According to Menon, Yang did not file further papers between February 19 and March 3. However, on March 3 Yang allegedly instituted urgent contempt of court proceedings against the appellants.
In response, on March 17, EMCU filed a counter-application and answering affidavit seeking several orders, including striking out Yang’s main application for want of prosecution, vacating the interim order granted earlier, dismissing both the main application and contempt proceedings as well as awarding costs against the VC on an attorney-and-client scale.
Yang opposed the counter-application through a replying affidavit filed on March 19, raising legal arguments based on the doctrine of unclean hands.
The matter was heard by the Industrial Court on March 24 before judgment was delivered Tuesday in Yang’s favour.
Being dissatisfied with the outcome, Menon, Dlamini and EMCU lodged an appeal and simultaneously sought urgent relief staying execution of the judgment under Rule 27 of the Industrial Court of Appeal Rules of 1997.
The appellants argued that although courts generally protected former employees from being denied benefits arising from judgments, the circumstances of their case differed because imprisonment was at stake.
According to Menon, Yang would suffer no prejudice if execution was stayed because he continued receiving remuneration and had reportedly been paid salaries until August, described as the last day of his employment.
“Us being in custody does not in any way prejudice his enjoyment of the fruits of the judgment,” Menon argued.
The appellants maintained that they faced irreparable harm that could not be remedied by costs if they were jailed before the appeal was finalised.
They further claimed that before the Industrial Court judgment was delivered, the chief immigration officer had already refused to cancel Yang’s work permit.
Menon submitted that had Yang disclosed his interactions with immigration authorities, the court may not have issued the contested order.
The appellants also argued that the Industrial Court erred in concluding that the contempt of court order had been established.
They were adamant that EMCU did not terminate Yang’s employment contract despite the earlier court order and argued that any dispute over changed employment conditions should have been pursued through a different legal process.
“The order for contempt was therefore not justified under the circumstances,” Menon said, adding that courts should not be seen to be micromanaging the administrative affairs of employers.

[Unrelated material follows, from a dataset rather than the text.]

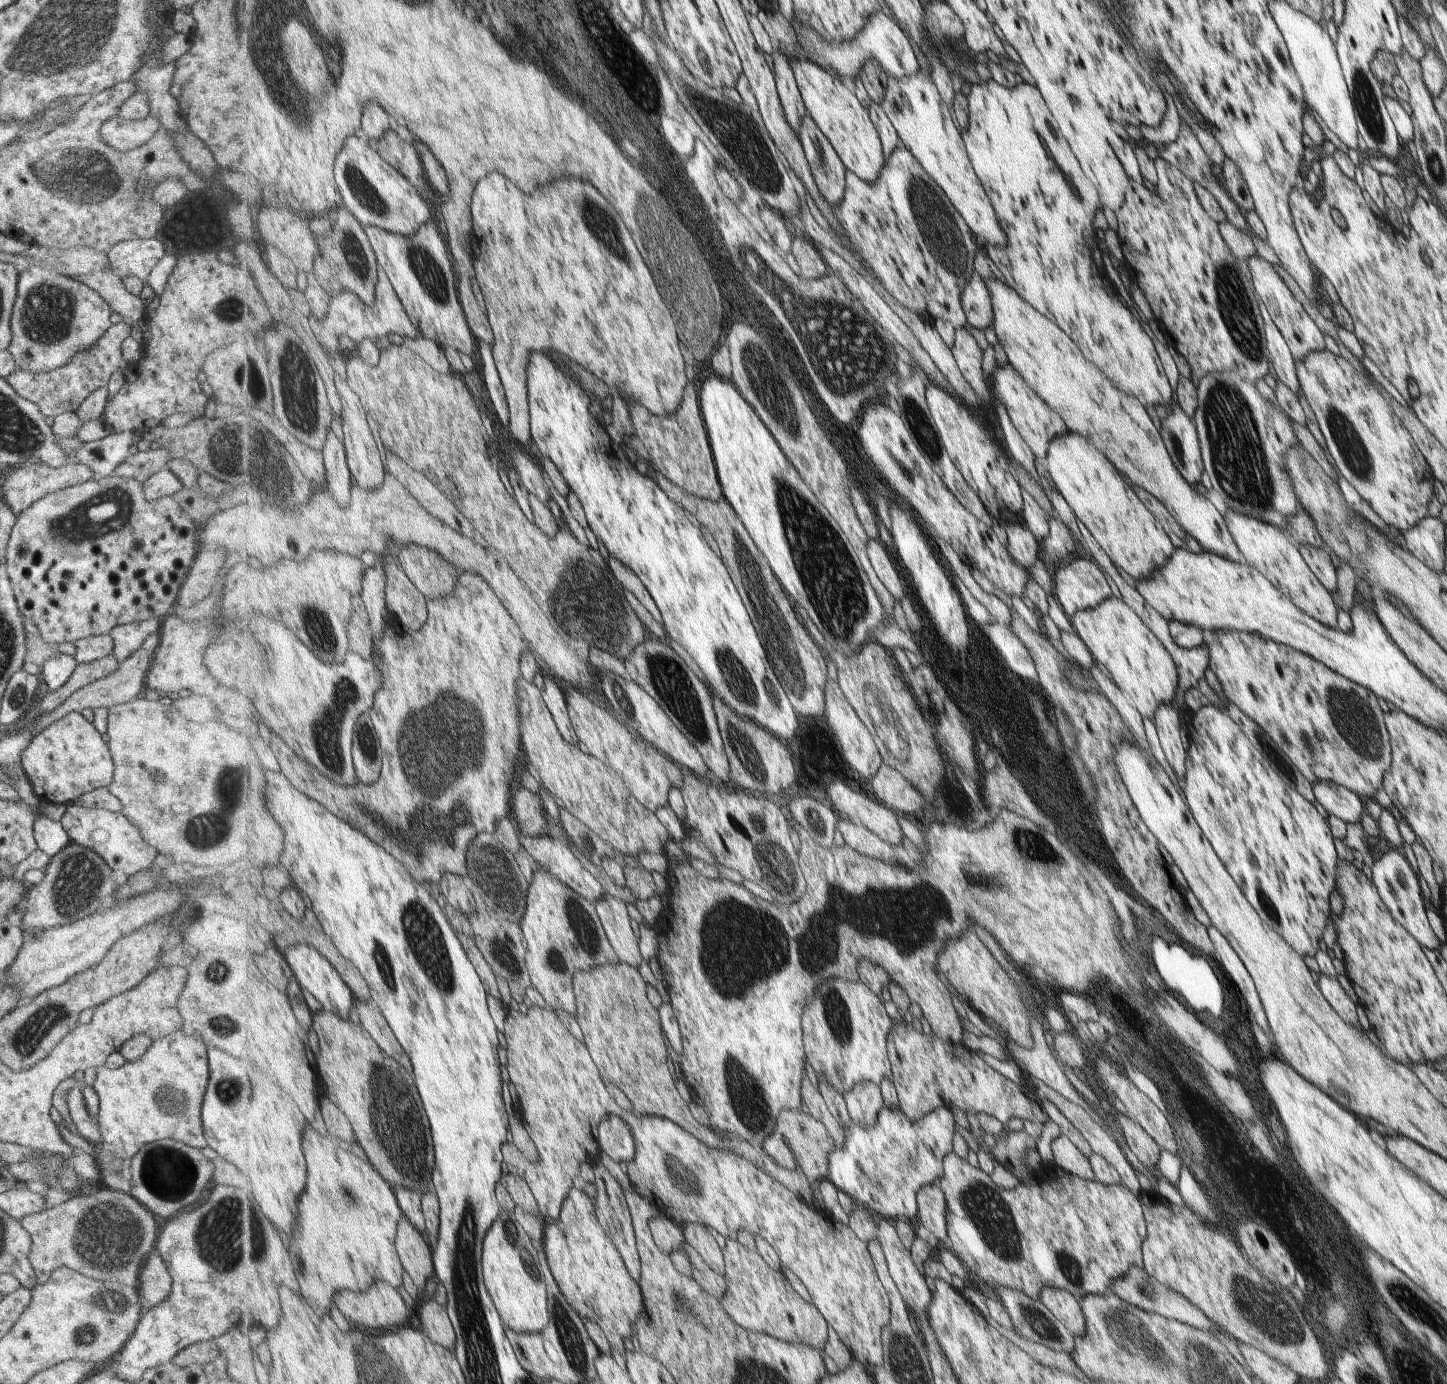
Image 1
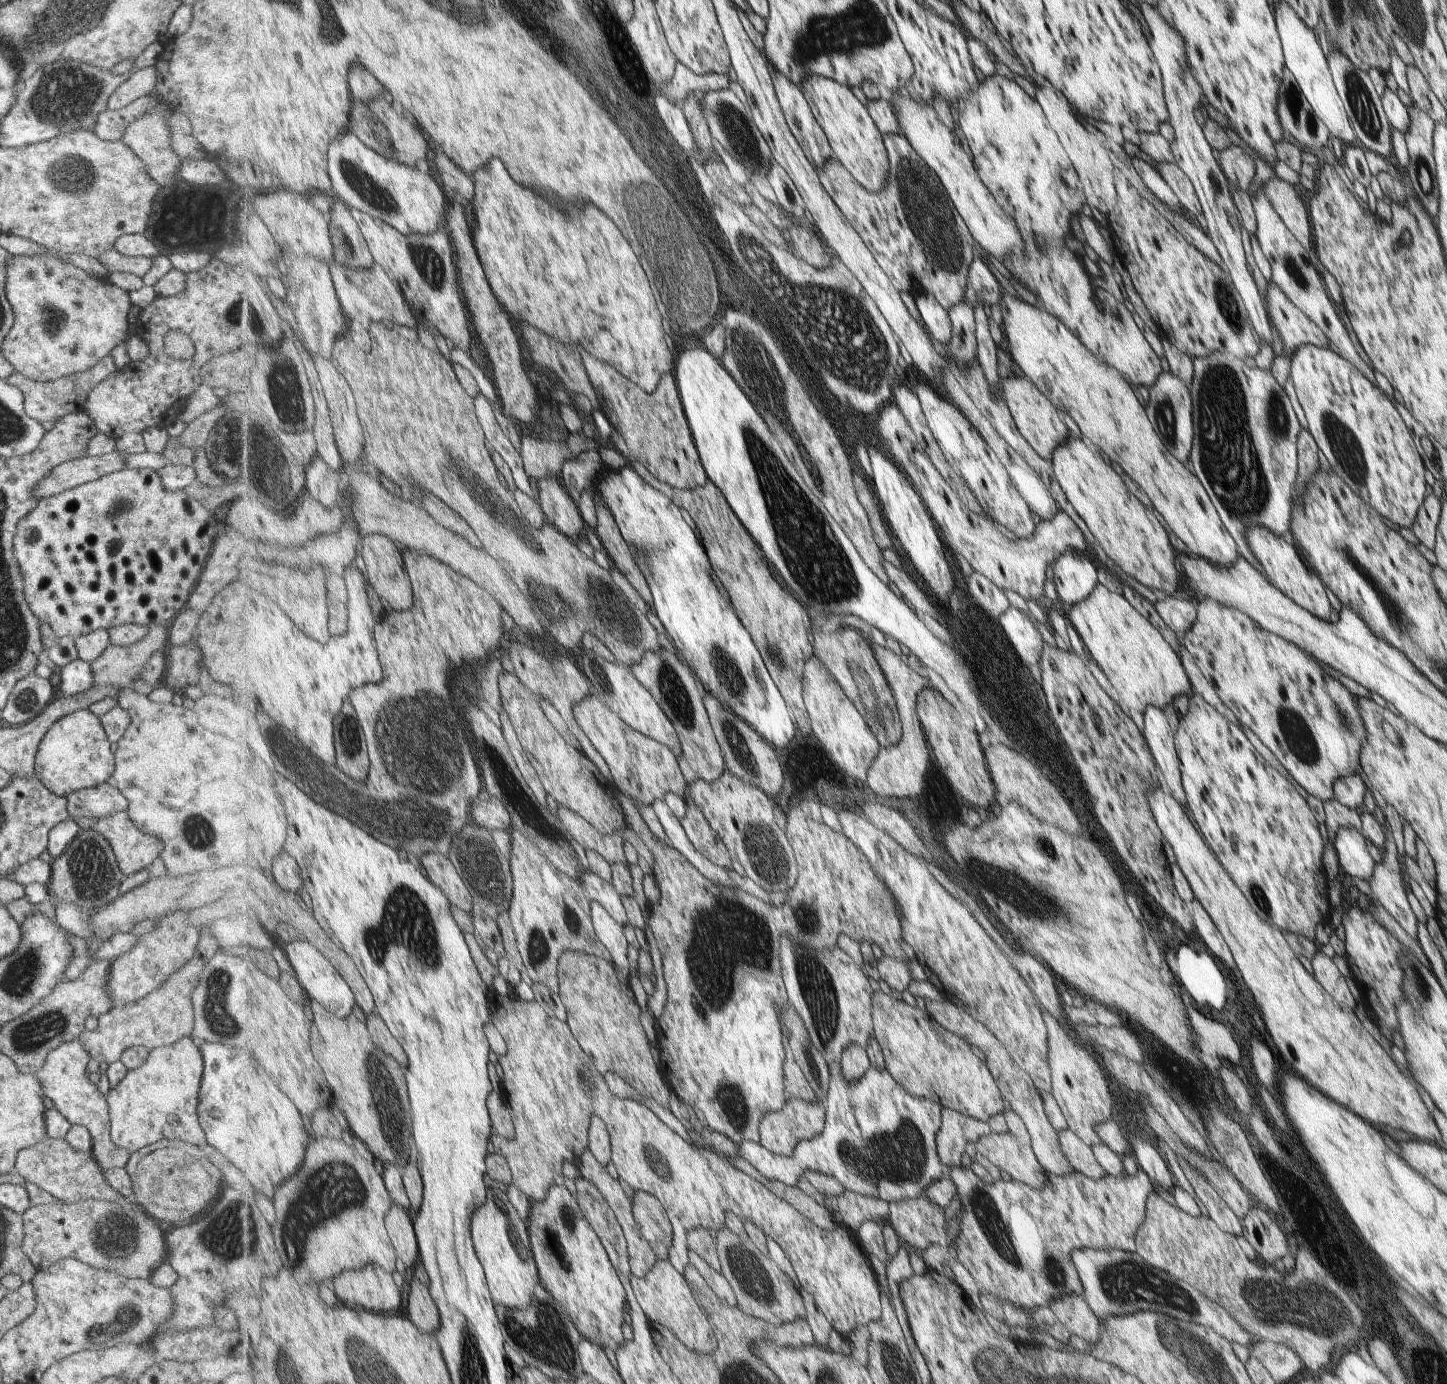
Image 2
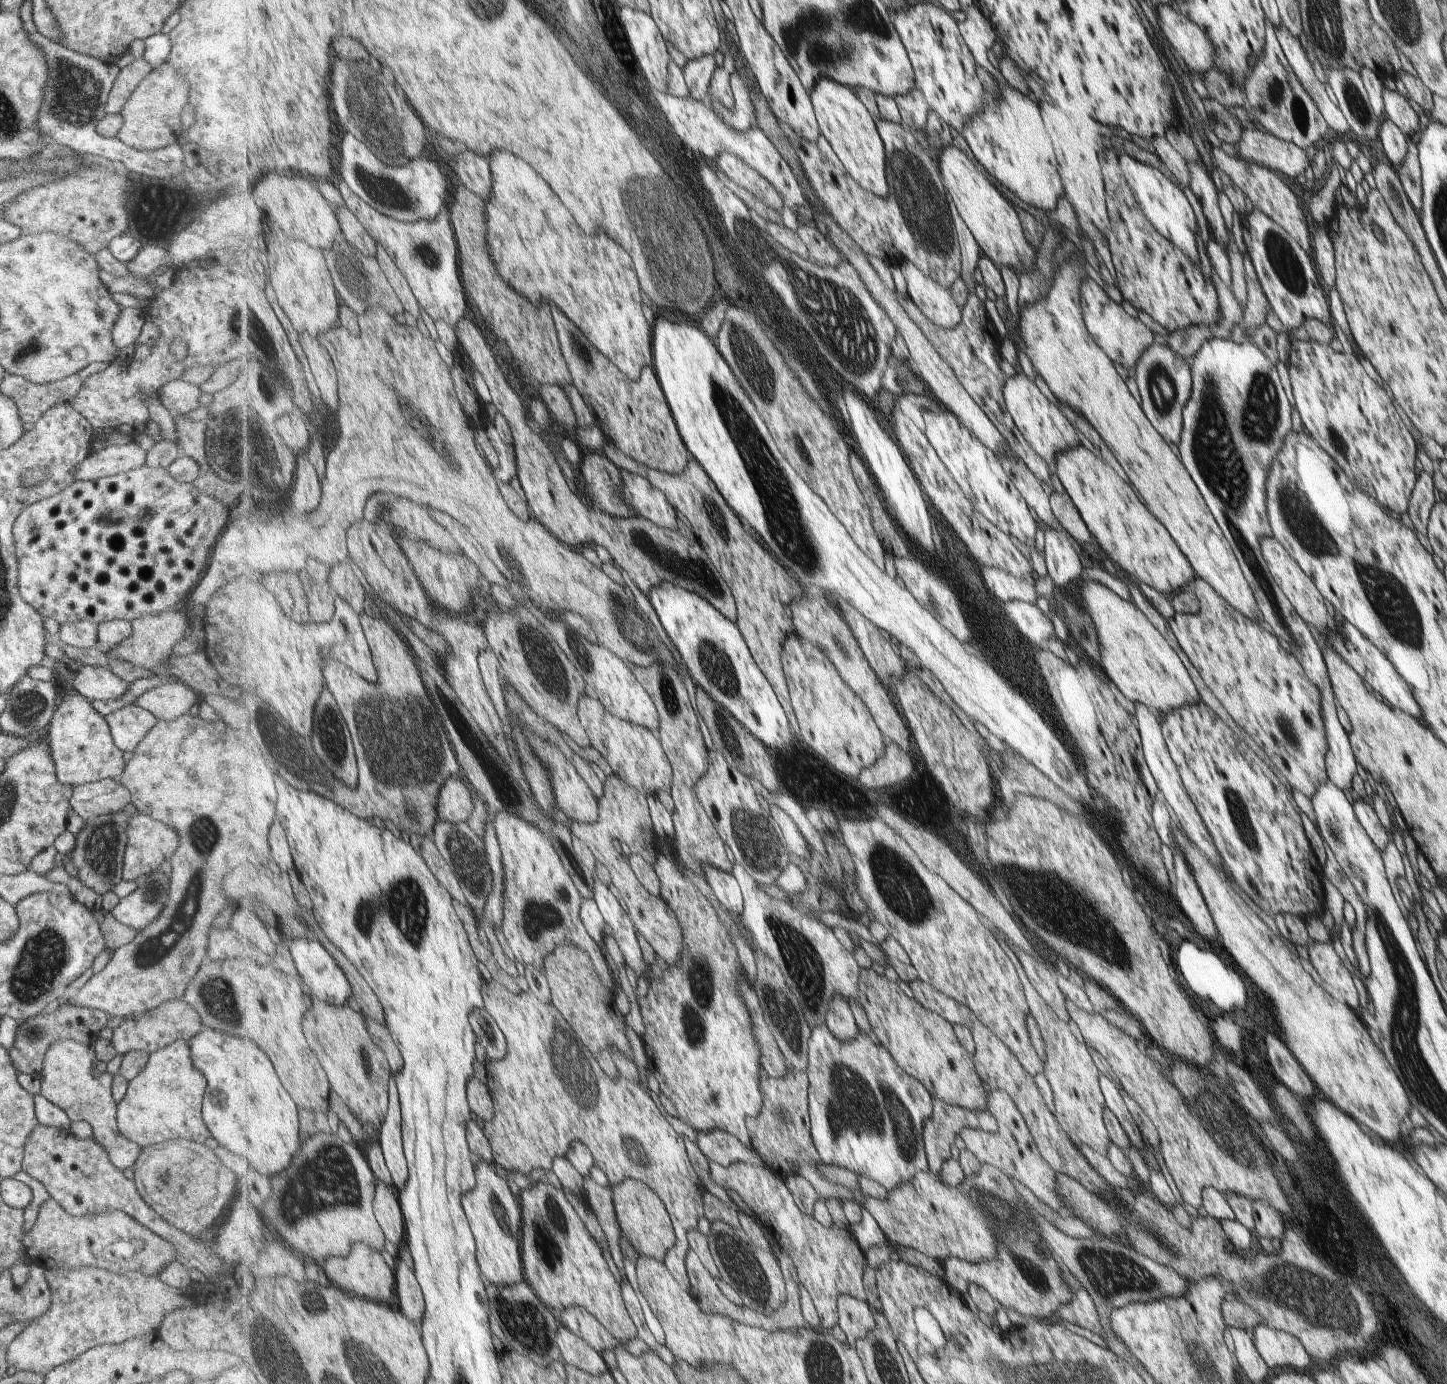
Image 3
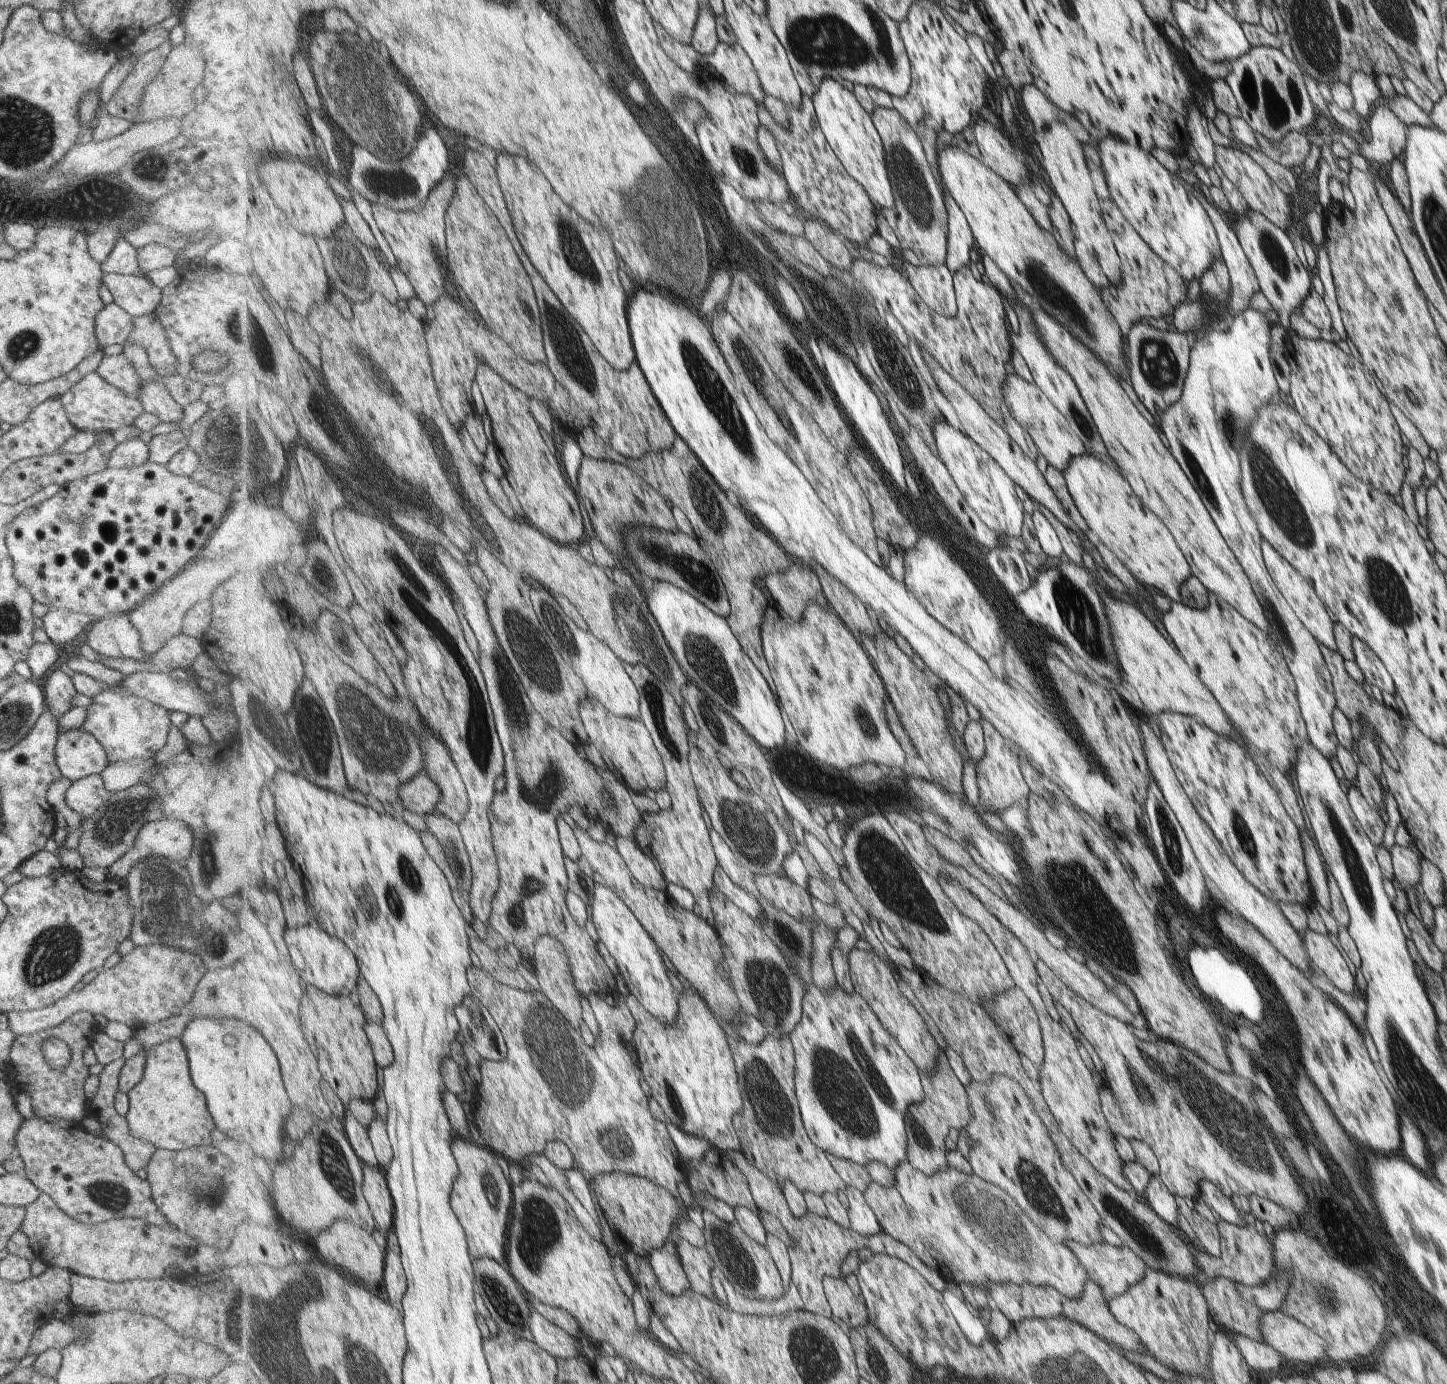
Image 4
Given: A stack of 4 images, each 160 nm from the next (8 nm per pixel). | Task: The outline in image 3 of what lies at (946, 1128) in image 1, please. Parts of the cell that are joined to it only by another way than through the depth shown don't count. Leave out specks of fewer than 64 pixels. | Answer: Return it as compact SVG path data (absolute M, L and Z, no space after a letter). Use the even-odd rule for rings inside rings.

The appeal additionally challenged the Industrial Court’s reliance on the doctrine of unclean hands, with the appellants arguing that the court failed to consider delays in prosecuting the original urgent application launched in December 2025.
The appellants also disputed punitive costs awarded against them, insisting there was no malice because Yang continued receiving salary payments.
“Had there been malice on the part of the appellants, the appellants would have simply paid remuneration up to March,” Menon argued.
The urgent application before the Industrial Court of Appeal seeks orders waiving normal court procedures due to urgency, condoning non-compliance with prescribed time limits, staying execution of the judgment delivered on May 19 and enrolling the appeal for an expedited hearing.
The application was set down for hearing today with the appellants warning that failure to obtain relief could result in imprisonment after today before their appeal is already determined.